Comme nous l'avons vu, l'organisme est capable de se défendre tout seul contre les virus. Parfois, cependant, le système immunitaire est incapable de résister à certaines attaques. C’est alors que la médecine entre en jeu.
A la fin du XVIIIe siècle, alors que la variole sévissait dans les campagnes anglaises, le médecin britannique Edward Jenner mit au point le procédé de la vaccination.

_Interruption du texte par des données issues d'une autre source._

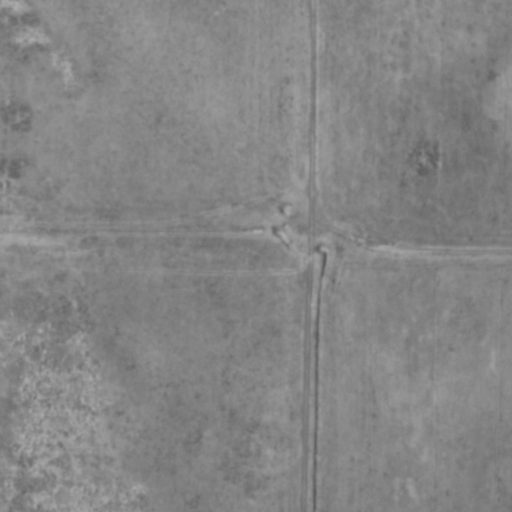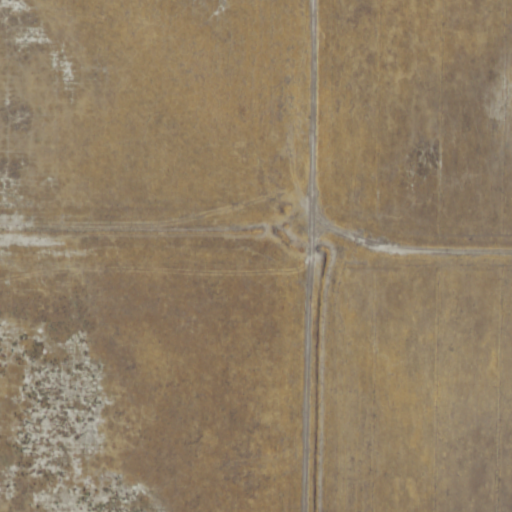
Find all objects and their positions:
crop: (407, 258)
road: (313, 301)
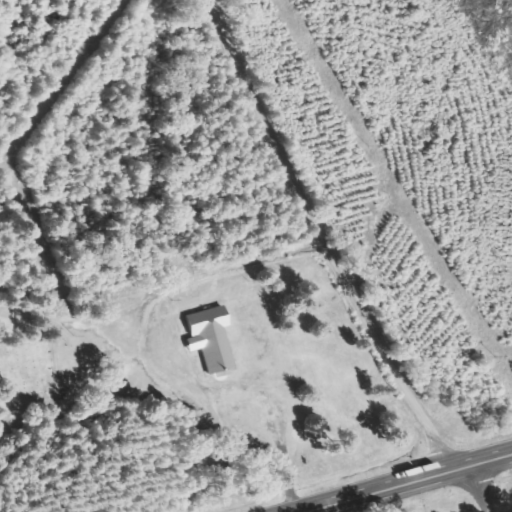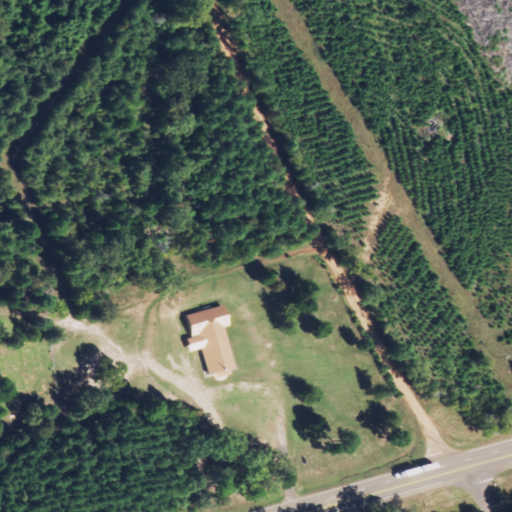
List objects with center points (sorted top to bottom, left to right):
road: (232, 9)
road: (318, 255)
building: (213, 339)
park: (28, 383)
road: (400, 480)
road: (469, 488)
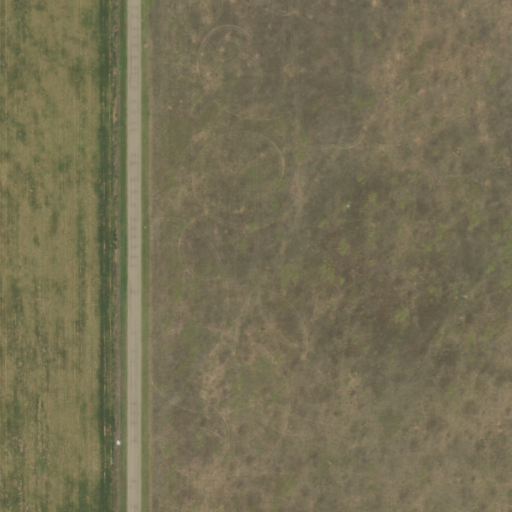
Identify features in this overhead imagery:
road: (133, 255)
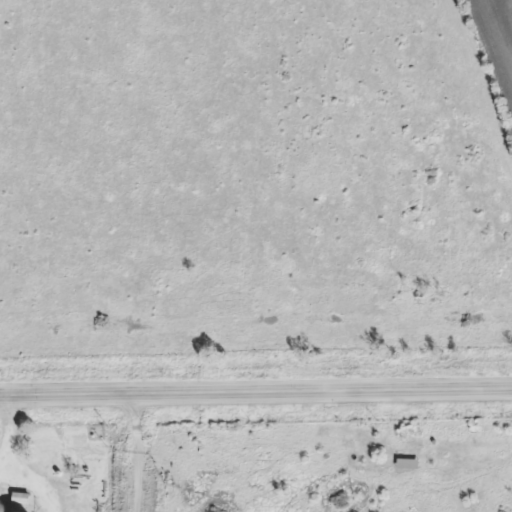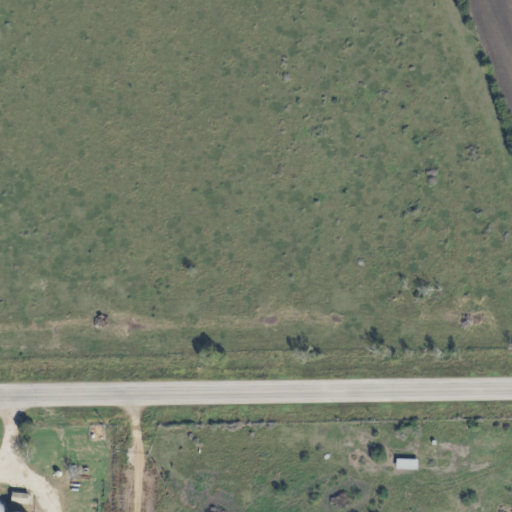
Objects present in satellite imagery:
road: (256, 392)
road: (134, 453)
building: (408, 464)
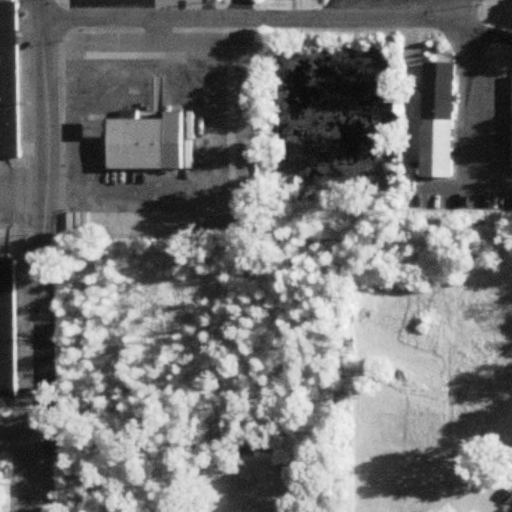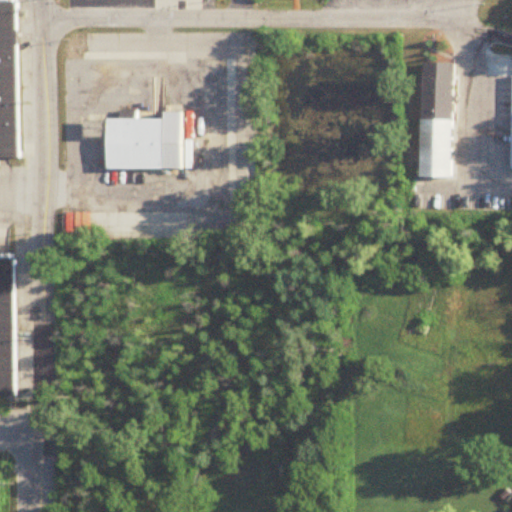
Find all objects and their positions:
road: (428, 4)
road: (351, 5)
road: (245, 19)
road: (470, 98)
road: (503, 108)
building: (438, 120)
building: (147, 143)
road: (193, 162)
building: (8, 181)
building: (8, 189)
road: (38, 255)
road: (18, 439)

La "vaccine" était une maladie proche de la variole, peu virulente chez l’homme, qui infectait essentiellement les vaches. Or, une croyance populaire affirmait que si l’on attrapait la vaccine, on ne risquait plus rien contre la variole ! Jenner se pencha sur cette idée et effectua, en 1796, la première vaccination. Il préleva du pus sur une jeune femme infectée par la vaccine et inocula le virus à un jeune garçon de 8 ans. Celui-ci contracta la maladie et, comme elle n’était pas mortelle, il en guérit rapidement. Un peu plus tard, Jenner passa à la phase 2 de son expérimentation : il lui injecta le terrible virus de la variole, qui tuait une personne sur cinq et défigurait les autres.
Le jeune garçon ne contracta pas la maladie : son organisme avait réussi à combattre le virus ! Suite à ce succès, la pratique de la vaccination se répandit dans toute l'Europe. Il fallut cependant attendre 1885 pour que Louis Pasteur en explique le fonctionnement.
On l’a vu, le système immunitaire est capable de détecter un virus et de fabriquer des agents biologiques capables de le détruire. En inoculant une forme amoindrie de ce virus, on s'assure que l'organisme peut mettre en place ses défenses sans succomber à l'attaque. Par la suite, dans le cas d'une infection réelle, le système immunitaire reconnaît le virus et peut donc réagir beaucoup plus rapidement : il sait déjà fabriquer les anticorps adéquats !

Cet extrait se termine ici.